When a company offers Employee Stock Option Plans (ESOPs), it typically allows employees to buy shares at a “discount” (a price lower than the market value). A common question for business owners is: Can this discount be claimed as a business expense?

1. Is the ESOP “Discount” a Tax-Deductible Expense?

An expenditure is deductible if it is laid out wholly and exclusively for the purpose of business and is not of a capital nature. For years, tax authorities have been arguing that ESOP expenditures are “notional” because no cash flows out of the company. However, the judiciary has largely settled this in favour of taxpayers, viewing it as a part of employee compensation.

The ITAT Bangalore special bench ruling in Biocon Ltd.[1] (also affirmed by Karnataka High Court[2]) remains the “North Star,” establishing that ESOP discount is a deductible expenditure over the vesting period.
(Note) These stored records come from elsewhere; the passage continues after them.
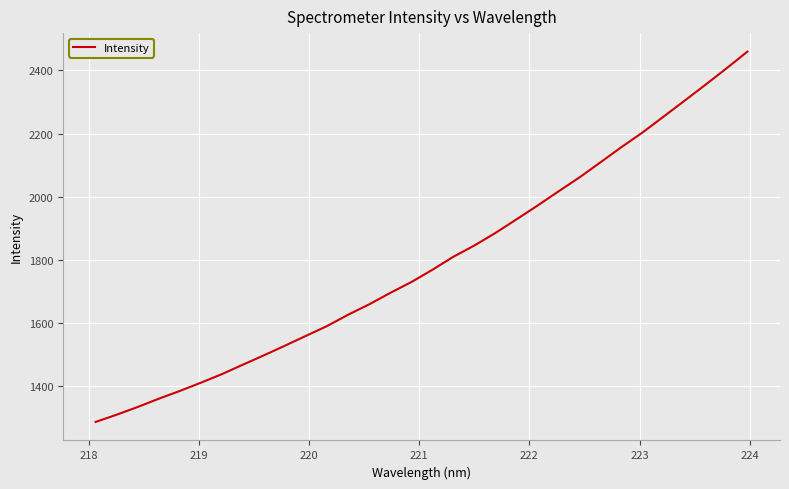

What is the greatest value displayed?

2459.2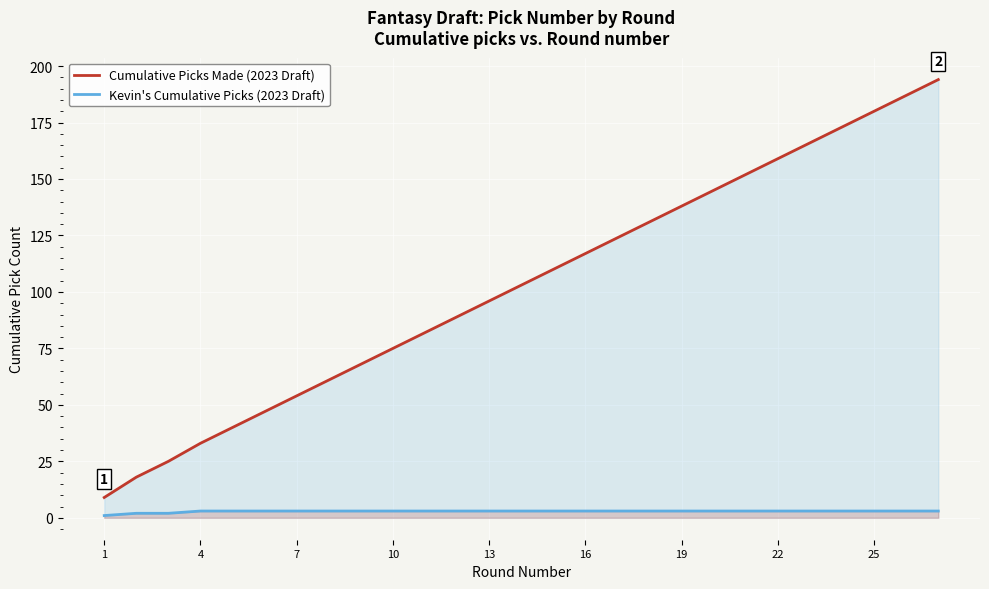

True or false: Cumulative Picks Made (2023 Draft) and Kevin's Cumulative Picks (2023 Draft) intersect in this chart.

False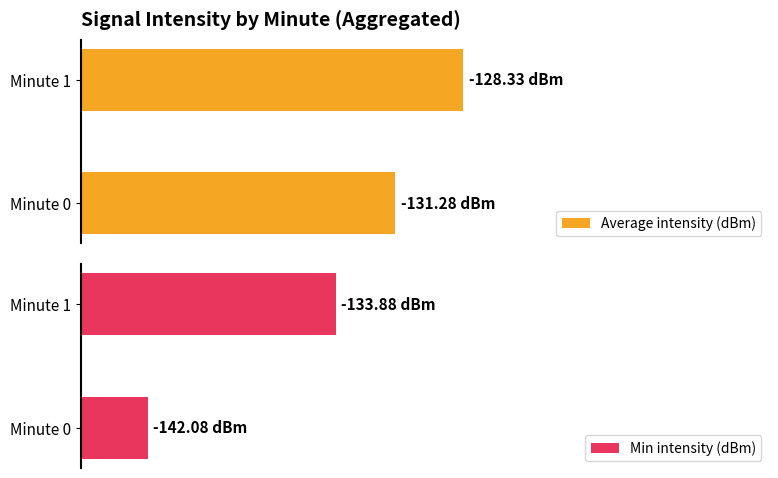

What are all the series names shown in the legend?

Average intensity (dBm), Min intensity (dBm)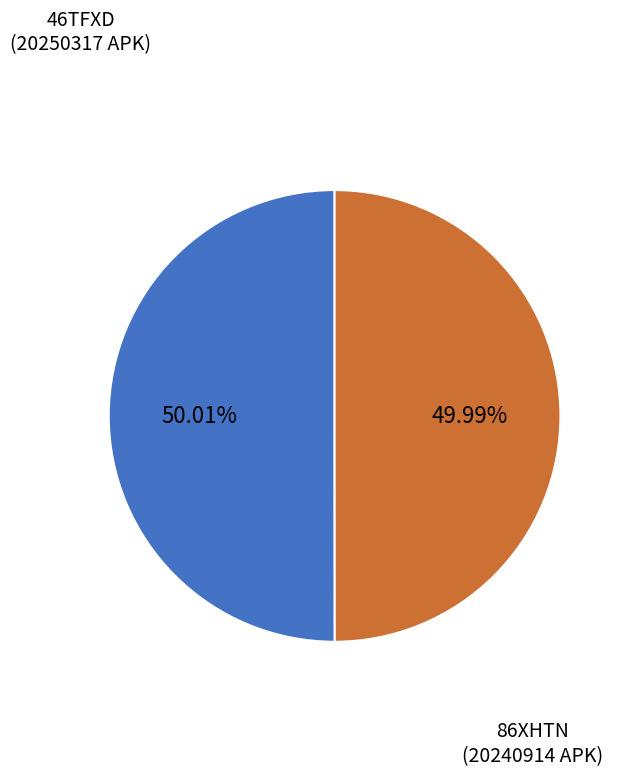

True or false: 46TFXD accounts for 50% of the total.

True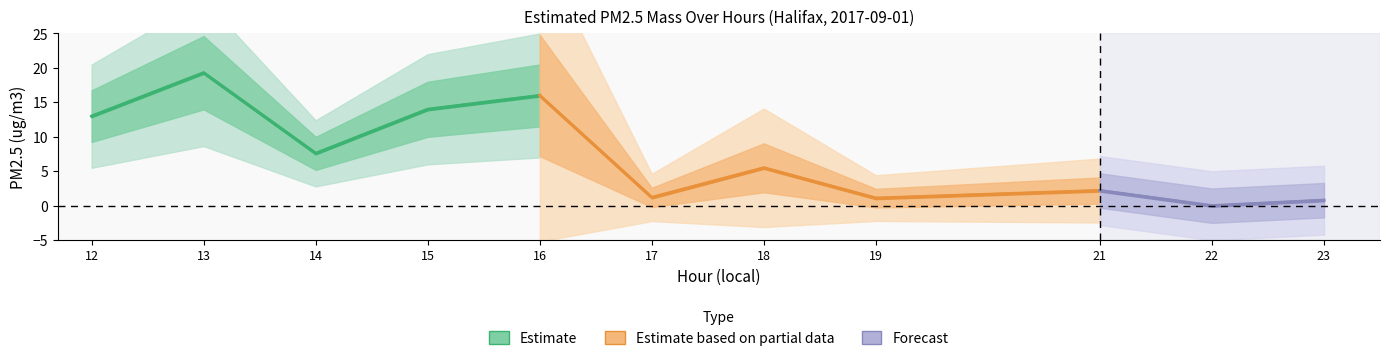

At which label does the data first exceed 5?

12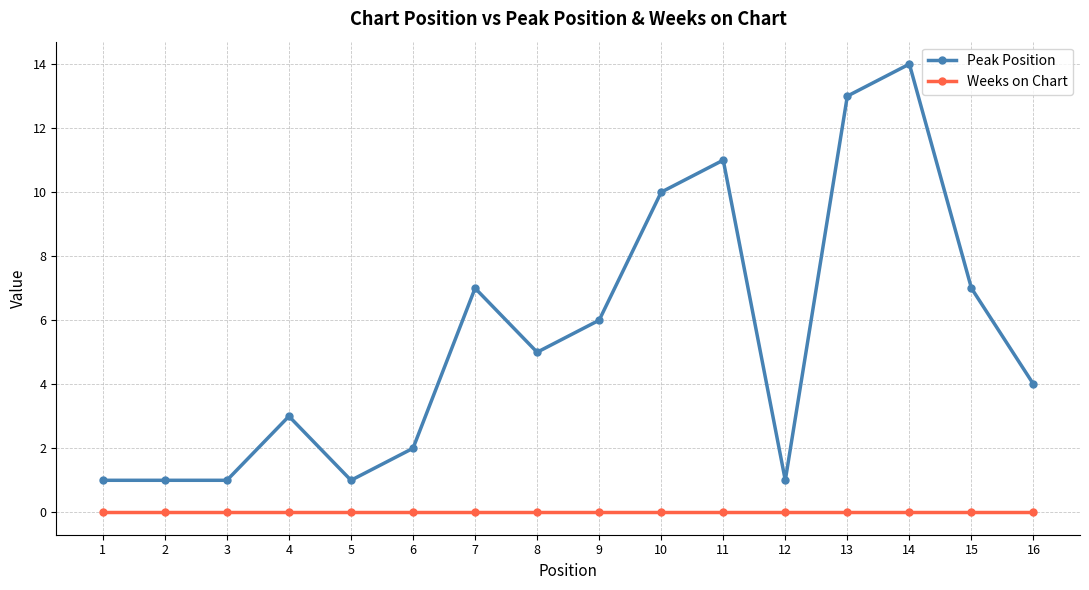

What is the difference between the highest and lowest values at 9?

6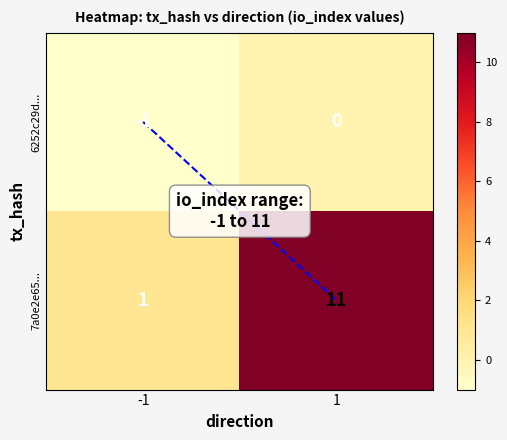

Which series changed the most between -1 and 1?

7a0e2e65...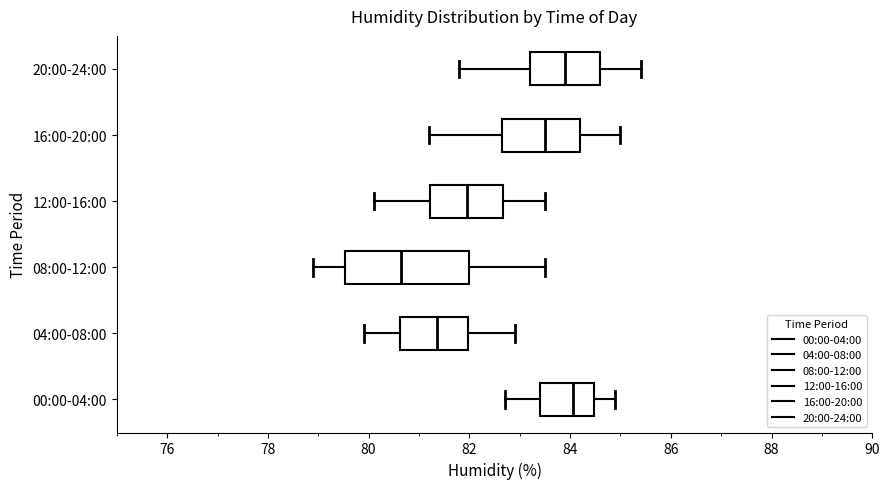

Where is the left edge of the box for 08:00-12:00 on the x-axis? The values are not printed on the chart, so give them approximately, as read against the axis.

79.6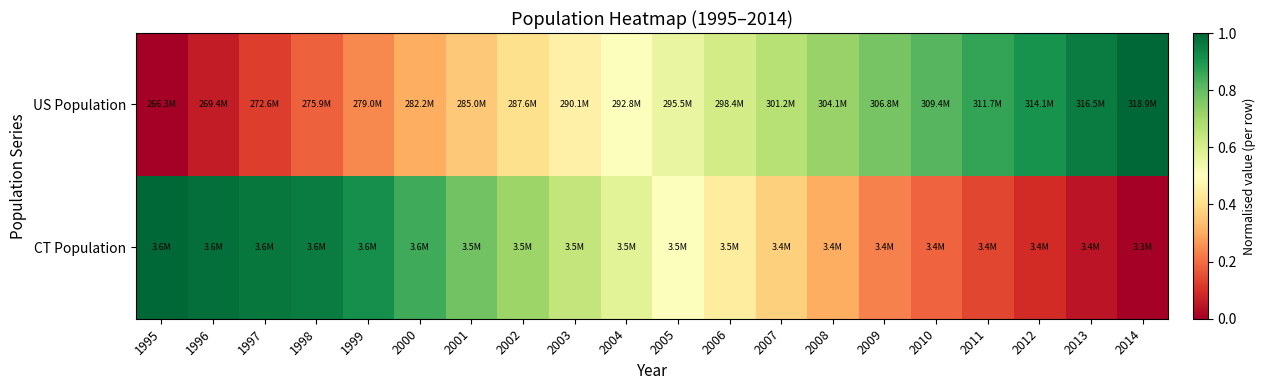

List the series in order of their overall mean, highest first.

CT Population, US Population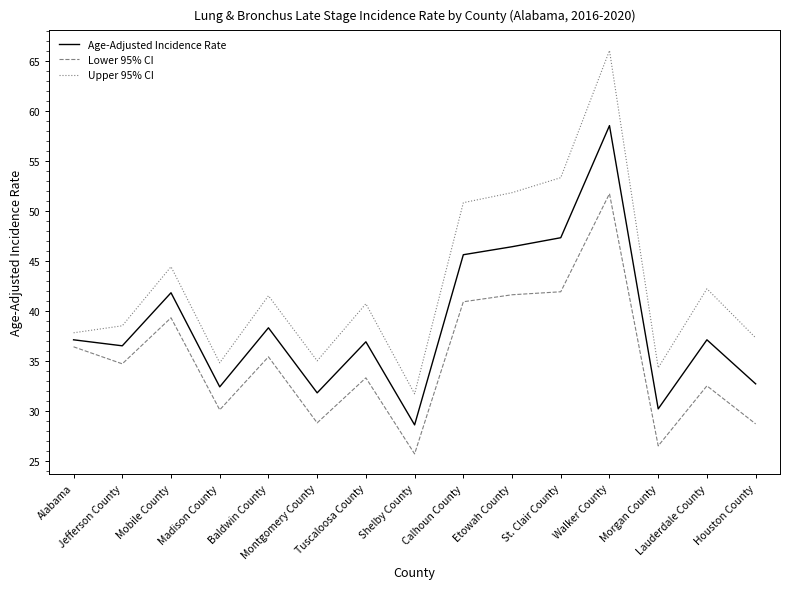

What is the sum of the Lower 95% CI values at Tuscaloosa County and Lauderdale County?

65.8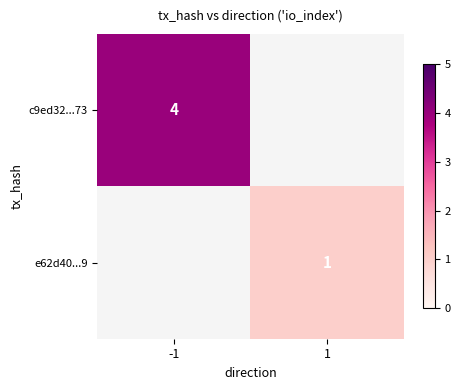

The value of c9ed32...73 at -1 is 2. True or false?

False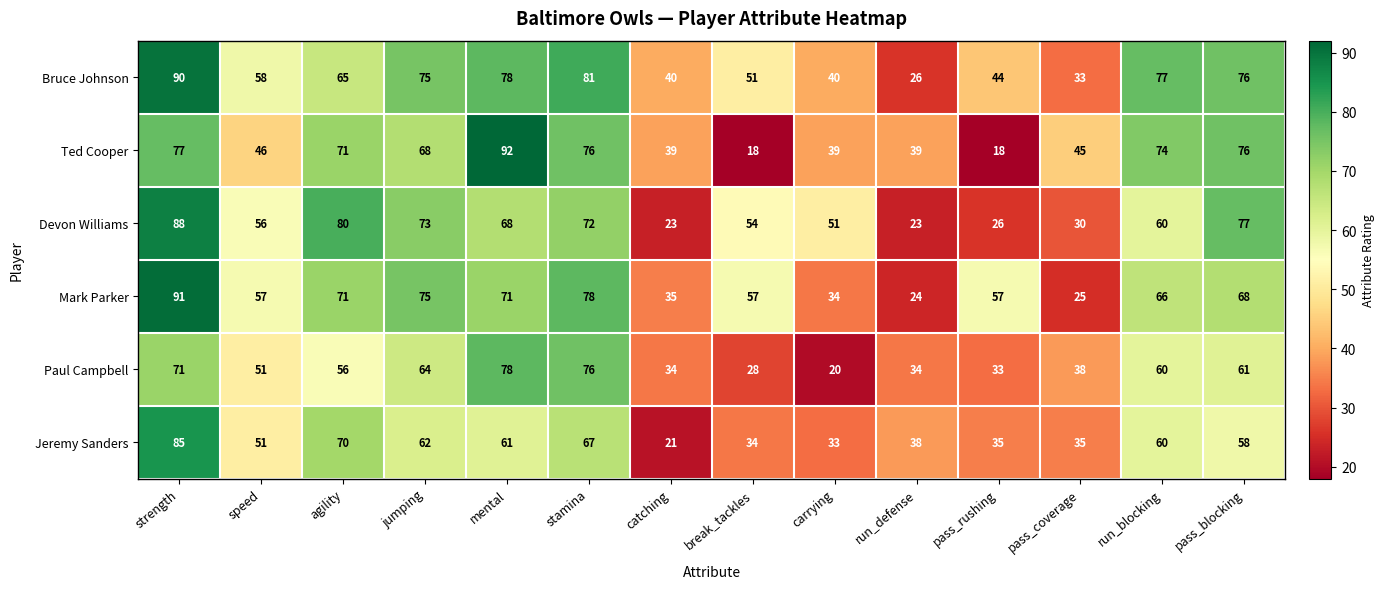

At which label does Bruce Johnson first exceed 65?

strength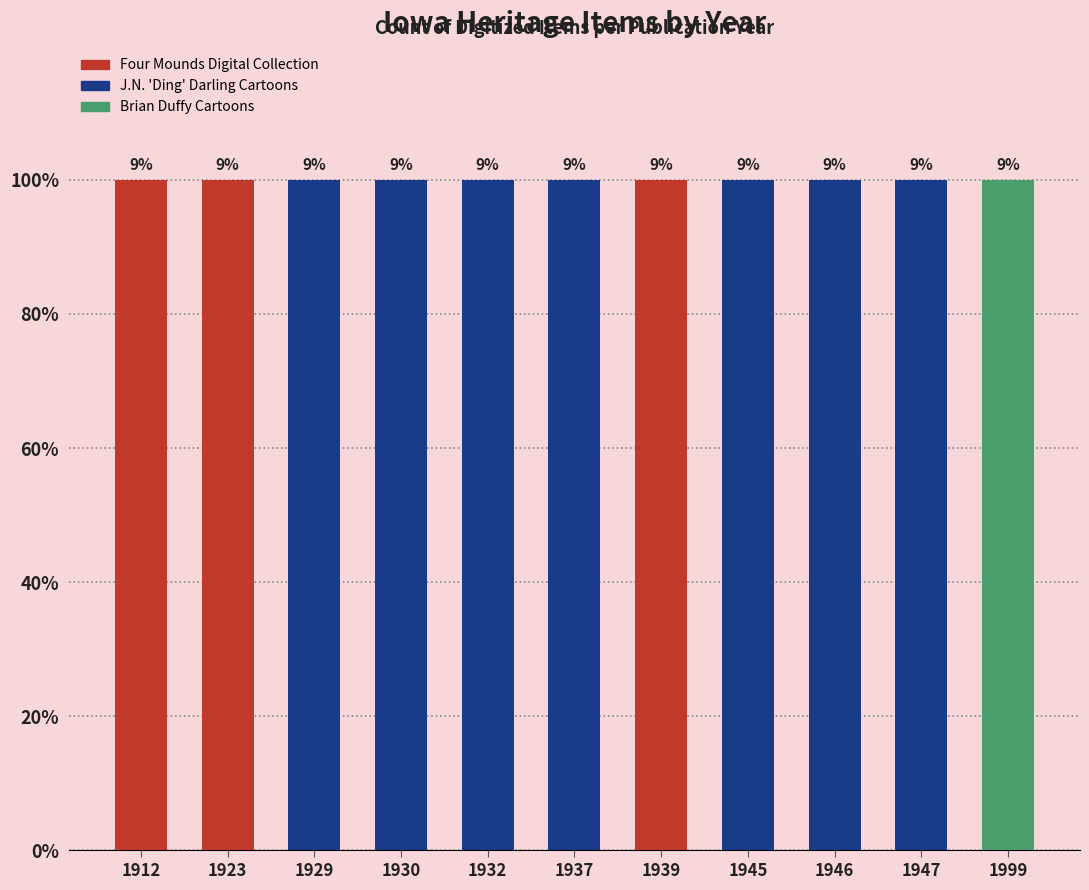

How many values are between 1 and 2?

10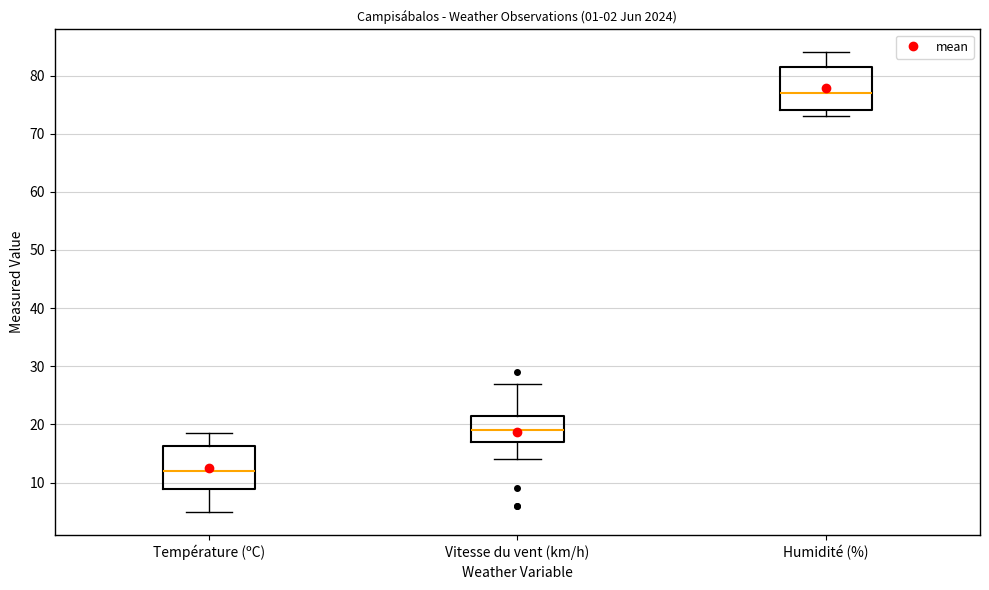

Which box's median line is the lowest?

Température (ºC)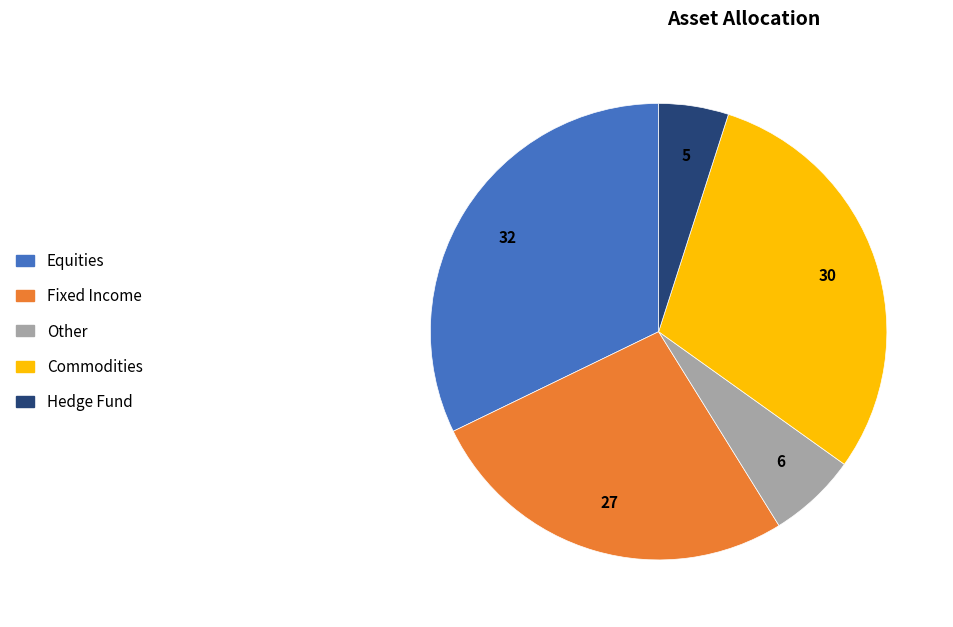

Do Fixed Income and Other together represent more than half of the pie?

No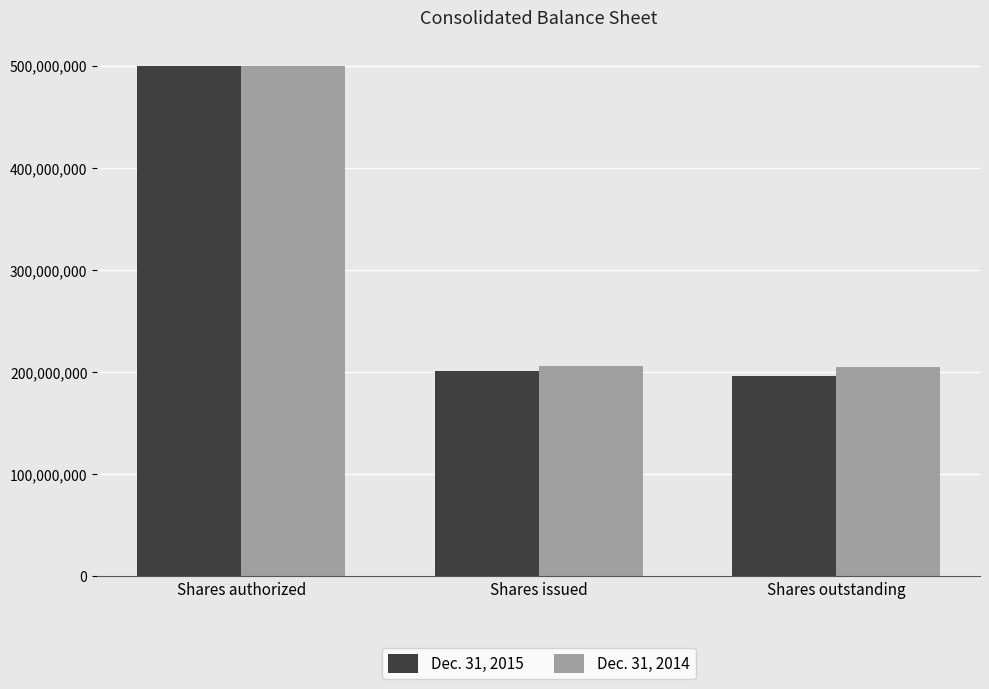

Rank the series at Shares outstanding from lowest to highest value.

Dec. 31, 2015, Dec. 31, 2014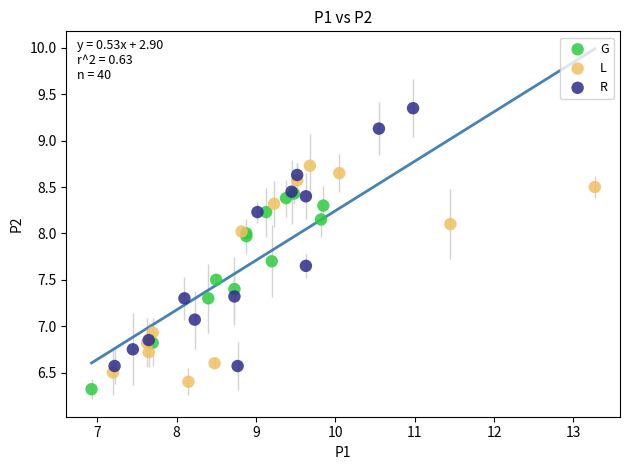

Which series contains the highest Y value?

R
Other courts too have decided the matter in favour of taxpayers at various instances for following reasons:

  • ESOP discount is a real expenditure, reflecting employee remuneration paid in equity rather than cash.
  • The liability arises on grant and accrues over the vesting period as employees render service exercise merely determines final settlement.
  • Since the objective of ESOPs is employee retention and motivation, and not capital formation, the cost is revenue in nature.
  • If a business liability has arisen in the accounting year, the same is permissible as deduction, even though, liability may have to quantify and discharged at a future date

2. TDS Obligation

When an employee exercises their options, it triggers a “Perquisite” which is treated as salary.

  • When to Deduct: TDS must be deducted at the time of exercise (except for eligible startups).
  • How much to Deduct: Calculate the tax based on the employee’s applicable slab rate (including surcharge and cess) on the perquisite value.